For years, I shied away from religious explanations of human capacity for evil – the age-old question of theodicy, “why God lets bad things happen” – that cited original sin or divine punishment. Lewis’s essay “Divine Omnipotence” offers a different narrative, one much easier for me to trust in spiritually. He argues that if God intervened to prevent human destruction or harm, our world “would be one in which wrong actions were impossible, and in which, therefore, freedom of the will would be void.” In other words, God gifts humanity with self-determination, which means that our ability to dictate our lives and actions is crucial to who we are. God suffers with us when the consequences of human actions cause destruction or pain. For Him to stop them, however, would make us something other than human.

Considering human capacity for destruction as part of a gift from God isn’t exactly a cheery thought. But Lewis’s work did prompt me to consider the lighter side of God’s self-determination coin: human capacity for creation and change is also necessarily a gift from God. Instead of giving me glazed and decorated ceramic mugs, God gives me clay and tools and the ability to throw on a pottery wheel. He doesn’t cook my meals; he gives me ingredients and pots and pans. Of course, God is with me as I myself do each of these things, and He could do any one of them for me. But He doesn’t, and I believe this is because cooking and throwing pottery, writing essays and making music not only bring me great joy – they make me human.

Is this a more mundane revelation than the rejection of original sin in favor of free will? Not to me, at least not right now. As I have begun gender transition, it has instead been vital to forming a new kind of connection to God. I grew up in religious communities that were very proud to have both men and women serve as pastors and communion acolytes, which meant that the way that gender influenced religious experience was hard to define. But it was present in the women’s Bible study groups and Sunday school classes that focused on the strength and devotion of New Testament characters like the Virgin Mary and Mary Magdalene. Church sermons, too, put biblical teachings in the context of how best to live out God’s will today – often, it seemed to me, specifically as a man or woman.

Far from coming to any conclusion that the influence of gender upon religious experience is wrong or should be avoided, growing up in these congregations left me wishing for a way to access God in a similar manner, despite waning personal interest in Biblical direction on how to live as a woman. As I began to socially and physically transition, I wondered more than once why God, with all of His divine omnipotence, would ask such a thing of anyone at all instead of simply giving me a body more suited to myself. My answer now lies in framing transition as an act of creation. The happiness and spiritual fulfillment that lies within changing my body and presentation is a way I live out God’s gift of self-determination.

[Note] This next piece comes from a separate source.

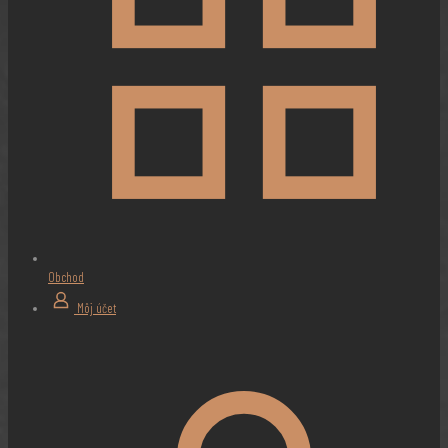
Obchod
Môj účet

Of course, C.S. Lewis wrote very little about these topics. But I also read a novel last summer called Something That May Shock and Discredit You by Daniel Lavery, and I found within it a succinct way of putting my own relationship between gender and religious connection. Lavery writes that transgender people exist in the world “for the same reason God made wheat but not bread and fruit but not wine, so that humanity might share in the act of creation,”only half tongue-in-cheek. Humanity does create, just as it destroys, and both qualities are divine gifts. For me, my own hand in the formation of my body and gender has brought me closer to God.